As anyone with even a modicum of economic intelligence would have known, West Texas Intermediate (WTI) crude is now trading higher than the day Obama authorized the SPR release. ON June 22, WTI traded at approximately $94.96 a barrel. The next day the President ordered the Strategic Petroleum Reserve sale of 30 million barrels of oil. WTI dropped to $90.70. Fantastic!! However, here we are on July 5, 2011 with WTI trading at approximately $96.50, almost a full $1.54 per barrel higher than June 22 and $5.80 per barrel higher than where it traded on June 23 (WTI closing spot prices from the U.S. Energy Information Administration (EIA)). While the wholesale price of gas dropped immediately in the aftermath of the news release, the wholesale price has already moved higher, and is now above the June 22 price per gallon.

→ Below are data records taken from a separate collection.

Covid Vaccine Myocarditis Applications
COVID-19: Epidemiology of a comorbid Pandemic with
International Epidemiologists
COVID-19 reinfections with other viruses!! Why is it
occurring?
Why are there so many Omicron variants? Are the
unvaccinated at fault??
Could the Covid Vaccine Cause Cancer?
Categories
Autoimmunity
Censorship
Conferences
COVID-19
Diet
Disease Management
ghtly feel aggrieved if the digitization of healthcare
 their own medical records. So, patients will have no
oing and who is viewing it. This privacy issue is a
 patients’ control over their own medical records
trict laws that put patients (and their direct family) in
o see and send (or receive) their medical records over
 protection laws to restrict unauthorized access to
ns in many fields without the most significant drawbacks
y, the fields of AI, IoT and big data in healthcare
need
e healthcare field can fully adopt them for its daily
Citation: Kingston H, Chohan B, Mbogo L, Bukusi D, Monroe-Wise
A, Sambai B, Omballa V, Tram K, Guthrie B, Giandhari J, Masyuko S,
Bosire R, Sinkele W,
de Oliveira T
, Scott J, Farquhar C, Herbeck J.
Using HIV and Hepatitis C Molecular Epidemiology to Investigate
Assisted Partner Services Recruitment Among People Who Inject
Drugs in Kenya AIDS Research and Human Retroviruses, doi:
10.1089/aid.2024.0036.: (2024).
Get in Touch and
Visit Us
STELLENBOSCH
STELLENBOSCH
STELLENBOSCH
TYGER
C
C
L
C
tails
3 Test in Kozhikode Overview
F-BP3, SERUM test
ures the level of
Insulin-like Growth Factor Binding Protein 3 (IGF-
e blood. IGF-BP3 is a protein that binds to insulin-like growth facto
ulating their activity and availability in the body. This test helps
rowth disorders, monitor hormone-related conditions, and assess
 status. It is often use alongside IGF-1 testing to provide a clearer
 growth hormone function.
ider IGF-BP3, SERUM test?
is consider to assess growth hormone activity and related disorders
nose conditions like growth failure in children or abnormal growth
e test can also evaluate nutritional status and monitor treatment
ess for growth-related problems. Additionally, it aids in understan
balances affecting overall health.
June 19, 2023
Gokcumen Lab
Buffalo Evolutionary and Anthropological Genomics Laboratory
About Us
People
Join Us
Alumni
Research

The decision to release the oil was not based on sound strategic analysis. The SPR was created primarily to make sure oil was available for strategic military purposes, and secondly, for public use. There was and is not any strategic military need for the oil, and the oil will be sold on open markets to the highest bidder. Will the public benefit in the long run? No. Gas prices may drop as a result, but that will be temporary as we have already seen. The real reason for the oil release is purely political. Obama wanted this Fourth of July holiday to be a travel bonanza, thereby pumping up the economic numbers by showing increased holiday driving and creating a general "feelgood" atmosphere due to somewhat lower fuel prices. As reported earlier today, Americans actually drove 2% less miles this Fourth of July than in 2010. How much lower would it have been if there hadn't been a little added "juice".